17: Save Your Rainwater
Setting up a rain barrel will help you save rain water for the garden, feeding animals, or household chores. You can do this the consumer way, or the green way. Yes, they have expensive rain barrels for sale. You probably already have a garbage can, plastic box, or bin around the home you aren't using. Put it under your downspout to catch rain water.
18: Consider Reusing Your Bathwater
Greywater systems are common today, they are convenient and green! If you don't have a greywater system for gathering bath and laundry water, consider a bucket.
19: Ditch the Car
The next time you are thinking of going somewhere, walk or riding a bike. You will get some exercise and cut down on the pollution from your automobile. Considering ways to avoid using your car daily, such as carpooling, taking a bike, or riding the bus. It will save you money too!

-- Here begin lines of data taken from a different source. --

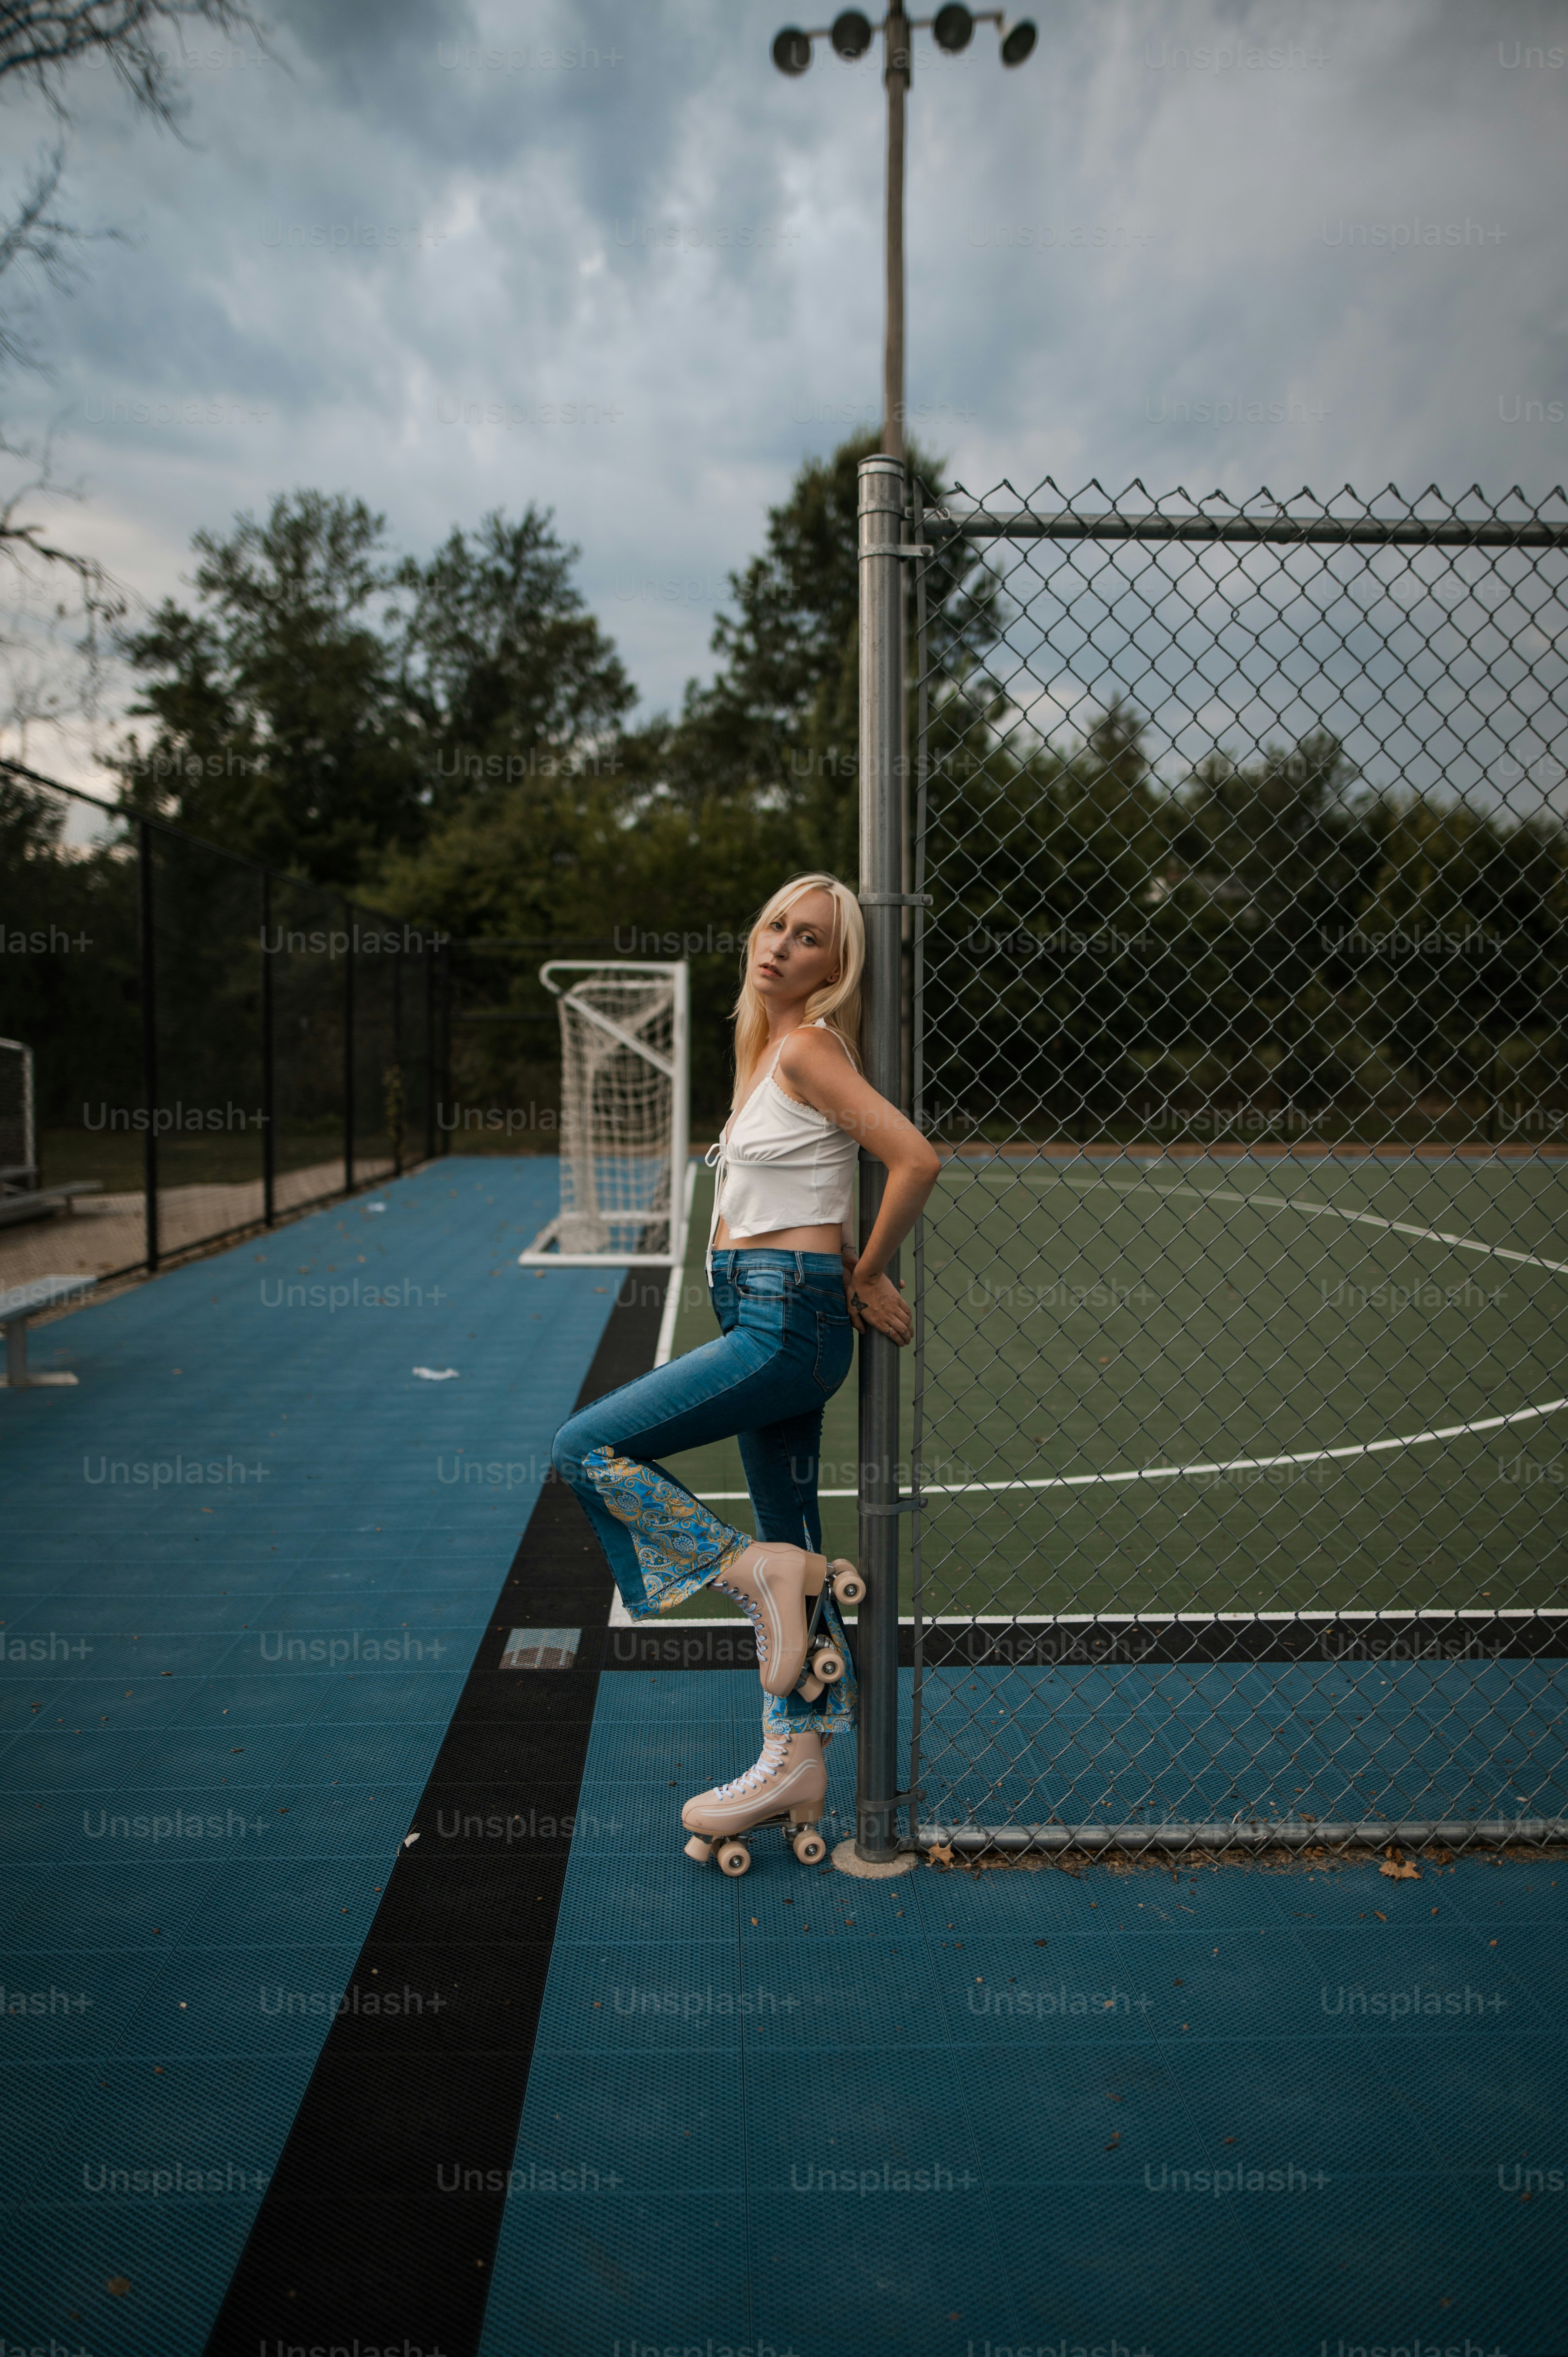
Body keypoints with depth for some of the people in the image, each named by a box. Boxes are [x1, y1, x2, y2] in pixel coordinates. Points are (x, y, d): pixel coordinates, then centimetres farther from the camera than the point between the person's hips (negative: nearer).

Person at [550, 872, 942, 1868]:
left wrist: (865, 1275, -9)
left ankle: (756, 1569, -3)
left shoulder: (807, 1050, -14)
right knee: (789, 1541, 13)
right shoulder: (769, 1048, 13)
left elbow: (918, 1159, -21)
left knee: (588, 1447, -7)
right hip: (770, 1323, 10)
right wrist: (861, 1275, 10)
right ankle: (796, 1761, 23)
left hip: (786, 1323, -10)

20: Donate Appliances You Can Live Without
It's not uncommon to have an extra refrigerator in the garage, or basement. Are you using it? What other energy sucking appliances are in your home that you could live without. Donate them!

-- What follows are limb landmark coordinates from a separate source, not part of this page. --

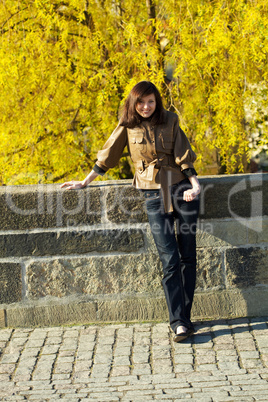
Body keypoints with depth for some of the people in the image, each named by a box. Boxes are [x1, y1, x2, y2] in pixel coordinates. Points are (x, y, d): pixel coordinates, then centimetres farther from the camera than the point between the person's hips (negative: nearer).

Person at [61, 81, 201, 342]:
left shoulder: (169, 121, 4)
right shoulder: (127, 126, 3)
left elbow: (184, 157, 3)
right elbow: (107, 156, 11)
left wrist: (195, 185, -10)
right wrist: (85, 182, 15)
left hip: (182, 189, 1)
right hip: (154, 195, -1)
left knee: (188, 256, 1)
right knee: (169, 259, -10)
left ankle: (184, 318, 10)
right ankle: (178, 323, -10)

21: Consider Eating More Raw Food
Raw food is healthier and you don't consume energy cooking it.
22: Turn Off The Lights
Developing habits of shutting off lights when they are not in use will help you live green. Turn off what you aren't using. There's no sense in lighting a room when nobody is there. Consider altering your schedule so that you are awake when there is natural day light available and sleeping when it's dark.
23: Reduce Food Waste
Don't buy what you will not eat. Reducing food waste is important. Many Americans admit to buying food each week that they eventually throw out without opening because it goes bad before it's eaten. One alternative is to use carefully planned menus. Another is to get into the habit of freezing, drying, or canning food before it spoils. Browse your refrigerator once in a while and implement food preservation tactics for anything you don't think you will use soon.
24: Reuse Your Plastic
Plastic is everywhere. Despite my best efforts, I can't seem to avoid having plastic to recycle each week. Before you recycle it, consider one reusing it for storage. Plastic food containers make terrific storage boxes for crayons, sewing supplies, and other small items. Bottles with the top cut off can also store a lot of things. The garage is another place you can organize with your plastic. Nails and screws are kept tidy in plastic bottles with screw on caps. This puts the plastic you already have in your home to use rather than having to buy storage containers for organization.
25: Reuse Your Paper
First and foremost, call the senders and take yourself off the mailing list if you get unwanted junk mail. Get full use of your paper. Reuse it for scratch paper or kid's drawing paper. Once you've used both sides, you can recycle it as a home project, or you can reuse some types of paper in crafts.
26: Ditch Your Cosmetics
Do you need them? Or are you beautiful just the way you are?
27: Reuse Your Glass
Some crafty ways to reuse glass and limit the need to recycle Reuse Glass
28: Reuse Your Cans
I stopped buying soda years ago, but I still end up with cans that must be recycled, or reused. Friends and family bring them over when they visit. Here are some unusual ideas to reuse your cans: Reuse Your Cans
29: Ditch Your Commercial Cleaning Products
You have everything you need to clean your house in your kitchen or bathroom without purchasing cleaning products. Vinegar, baking soda and hydrogen peroxide will clean just about any surface efficiently. Now caustic, costly cleaning supplies are needed.